À l’Opéra-Théâtre de Metz, Paul-Émile Fourny monte la trop rare Mireille de Gounod, explorant avec finesse la destinée dramatique du personnage.
À Metz, la fin de saison prend des accents provençaux. Aux côtés d’un spectacle en deux soirées sur les Lettres de mon moulin, signé Philippe Caubère (11 & 12, puis 13 & 14/05) se déploie en effet Mireille de Gounod. Après l’avoir monté à Nice et à Toulon – avec la divine soprano albanaise Ermonela Jaho dans le rôle-titre, qui se produisait pour la première fois en France –, Paul-Émile Fourny en propose une nouvelle mise en scène avec à l’esprit les mots du compositeur cités par André Second dans sa biographie : « Il faut que cette âme lumineuse meure devant la mer inondée de soleil. C’est une messe en blanc et non en noir qu’il lui faut. » Autour de ce mot d’ordre on découvre l’histoire dramatique d’une fille de riche propriétaire : amoureuse du pauvre vannier Vincent, elle repousse son promis, l’aisé bouvier Ourrias. Voilà le point de départ de la tragédie amenant Mireille à la mort aux Saintes-Maries-de-la-Mer après une marche éreintante dans le désert de la Crau.
Au plateau, le directeur de l’Opéra-Théâtre de Metz s’est inspiré de The Red Dress, projet de l’artiste britannique Kirstie MacLeod : entre 2009 et 2022, une robe rouge à traversé le monde, s’enrichissant de nouvelles broderies à chaque étape pour créer un vêtement unique confectionné par 343 personnes originaires de 46 pays. Il est au centre de cette production : ainsi la scène d’ouverture où des magnanarelles cueillent des feuilles de mûrier destinées aux vers à soie, le matin de la Saint-Jean, se déroule-t-elle dans un atelier. Dans cet espace, le métier à tisser sert à la réalisation symbolique de cette robe représentant « la vie de Mireille, son fardeau en quelque sorte. Dans une société patriarcale, elle incarne une anti-Carmen, peinant à affirmer ses choix amoureux. Son rapport avec son père rappelle celui de Gilda et de Rigoletto », résume le metteur en scène.

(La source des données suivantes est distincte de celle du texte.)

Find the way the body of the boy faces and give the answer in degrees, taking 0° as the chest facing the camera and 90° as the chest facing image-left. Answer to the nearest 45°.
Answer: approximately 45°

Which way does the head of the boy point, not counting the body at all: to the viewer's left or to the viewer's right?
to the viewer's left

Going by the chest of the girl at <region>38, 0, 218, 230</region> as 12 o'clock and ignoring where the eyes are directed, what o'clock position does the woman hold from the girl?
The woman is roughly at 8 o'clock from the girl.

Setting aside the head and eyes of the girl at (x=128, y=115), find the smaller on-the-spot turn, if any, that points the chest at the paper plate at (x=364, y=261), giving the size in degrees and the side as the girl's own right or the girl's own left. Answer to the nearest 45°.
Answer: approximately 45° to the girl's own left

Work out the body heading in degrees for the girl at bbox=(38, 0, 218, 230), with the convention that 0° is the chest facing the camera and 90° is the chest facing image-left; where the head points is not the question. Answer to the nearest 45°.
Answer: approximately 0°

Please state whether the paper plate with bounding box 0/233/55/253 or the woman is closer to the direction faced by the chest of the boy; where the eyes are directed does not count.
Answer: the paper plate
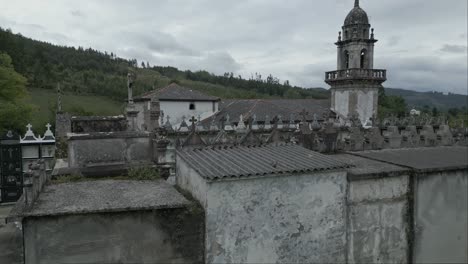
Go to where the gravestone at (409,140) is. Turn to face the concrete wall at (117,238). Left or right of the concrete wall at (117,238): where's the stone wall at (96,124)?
right

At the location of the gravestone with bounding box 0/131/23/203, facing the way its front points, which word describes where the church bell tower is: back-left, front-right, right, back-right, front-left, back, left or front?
left

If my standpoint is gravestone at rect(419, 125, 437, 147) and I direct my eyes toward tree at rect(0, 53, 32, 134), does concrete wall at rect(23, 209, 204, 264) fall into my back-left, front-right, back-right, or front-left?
front-left

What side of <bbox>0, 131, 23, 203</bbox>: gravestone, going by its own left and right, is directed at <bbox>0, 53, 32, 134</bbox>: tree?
back

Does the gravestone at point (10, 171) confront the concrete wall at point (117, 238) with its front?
yes

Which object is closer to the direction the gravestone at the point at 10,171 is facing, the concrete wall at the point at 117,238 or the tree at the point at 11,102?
the concrete wall

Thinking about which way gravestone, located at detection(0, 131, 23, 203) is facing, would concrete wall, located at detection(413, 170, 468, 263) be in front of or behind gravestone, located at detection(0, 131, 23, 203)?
in front

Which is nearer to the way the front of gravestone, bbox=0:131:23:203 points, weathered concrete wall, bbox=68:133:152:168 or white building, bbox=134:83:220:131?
the weathered concrete wall

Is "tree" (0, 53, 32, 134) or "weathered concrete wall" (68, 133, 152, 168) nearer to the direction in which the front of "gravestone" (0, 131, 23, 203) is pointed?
the weathered concrete wall

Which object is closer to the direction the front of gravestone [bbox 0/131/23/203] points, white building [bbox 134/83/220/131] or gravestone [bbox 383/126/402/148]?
the gravestone

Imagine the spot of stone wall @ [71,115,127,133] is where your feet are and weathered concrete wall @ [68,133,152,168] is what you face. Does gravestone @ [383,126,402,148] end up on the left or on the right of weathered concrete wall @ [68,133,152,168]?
left

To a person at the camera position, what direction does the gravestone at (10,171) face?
facing the viewer
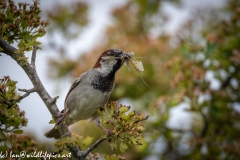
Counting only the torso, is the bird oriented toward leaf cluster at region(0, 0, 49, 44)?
no

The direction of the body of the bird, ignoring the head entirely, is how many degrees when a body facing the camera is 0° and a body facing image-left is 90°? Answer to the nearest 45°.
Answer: approximately 315°
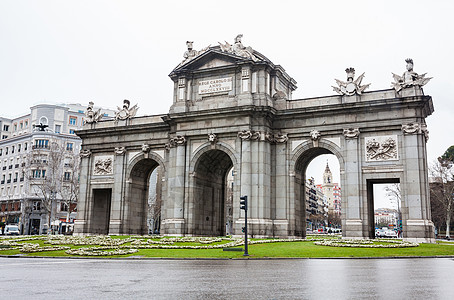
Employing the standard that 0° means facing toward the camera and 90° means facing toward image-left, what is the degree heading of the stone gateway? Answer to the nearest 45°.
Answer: approximately 45°
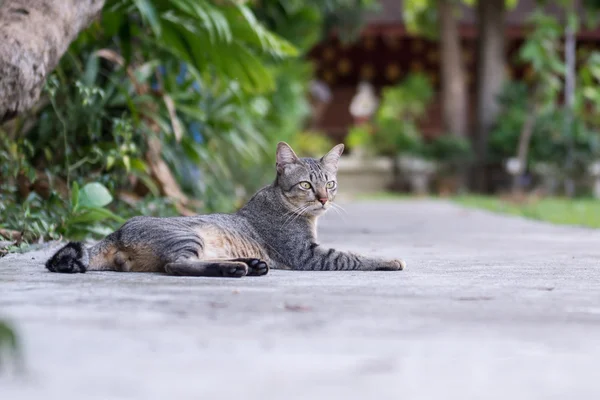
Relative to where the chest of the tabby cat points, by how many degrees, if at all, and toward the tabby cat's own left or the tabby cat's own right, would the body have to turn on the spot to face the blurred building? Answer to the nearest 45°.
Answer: approximately 90° to the tabby cat's own left

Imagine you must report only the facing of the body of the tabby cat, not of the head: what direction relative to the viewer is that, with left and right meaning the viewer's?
facing to the right of the viewer

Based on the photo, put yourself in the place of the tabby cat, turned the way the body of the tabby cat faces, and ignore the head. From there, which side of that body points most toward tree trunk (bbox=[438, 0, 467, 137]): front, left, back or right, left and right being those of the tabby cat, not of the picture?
left

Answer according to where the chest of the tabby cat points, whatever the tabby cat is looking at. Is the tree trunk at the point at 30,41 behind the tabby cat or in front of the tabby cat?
behind

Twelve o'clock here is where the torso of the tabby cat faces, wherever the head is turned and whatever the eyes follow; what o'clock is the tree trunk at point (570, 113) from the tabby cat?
The tree trunk is roughly at 10 o'clock from the tabby cat.

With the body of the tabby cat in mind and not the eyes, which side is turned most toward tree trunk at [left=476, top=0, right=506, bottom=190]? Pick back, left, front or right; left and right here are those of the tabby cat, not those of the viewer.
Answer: left
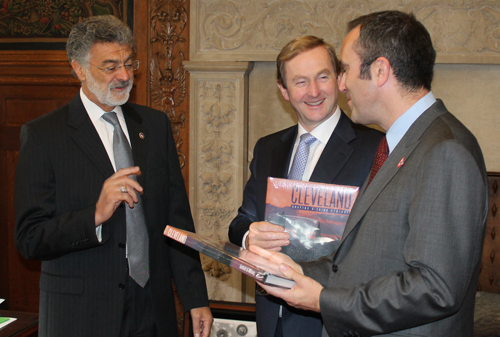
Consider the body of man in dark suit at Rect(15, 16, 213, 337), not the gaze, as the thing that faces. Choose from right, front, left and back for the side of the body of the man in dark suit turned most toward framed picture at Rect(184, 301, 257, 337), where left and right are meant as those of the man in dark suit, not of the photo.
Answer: left

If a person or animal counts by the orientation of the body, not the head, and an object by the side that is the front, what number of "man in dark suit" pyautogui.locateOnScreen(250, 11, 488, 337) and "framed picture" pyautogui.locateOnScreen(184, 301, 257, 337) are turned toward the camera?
1

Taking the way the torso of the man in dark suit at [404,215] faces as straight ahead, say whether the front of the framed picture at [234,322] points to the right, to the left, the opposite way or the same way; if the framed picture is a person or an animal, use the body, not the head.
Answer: to the left

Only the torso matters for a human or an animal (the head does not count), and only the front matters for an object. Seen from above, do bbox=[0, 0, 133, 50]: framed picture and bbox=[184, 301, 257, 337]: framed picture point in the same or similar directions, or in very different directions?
same or similar directions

Cet opéra de l’oppression patriarcale ressemble à une variation sur le mariage forcé – « une thématique qui n’a pas perdu de son actualité sur la planète, malheureusement » – plaçant en pleine lumière, « comme souvent chez Gounod, un personnage féminin dont la figure maternelle est absente à l’image de Roméo et Juliette ou Faust. » Servie paru une distribution prometteuse – on attend beaucoup de la soprano Gabrielle Philiponet dans le rôle-titre – cette production hautement symbolique se déroulant à l’époque voulue par le compositeur, invite à se plonger dans le romantisme à la française d’une infinie délicatesse, nimbé de folklore provençal de la partition.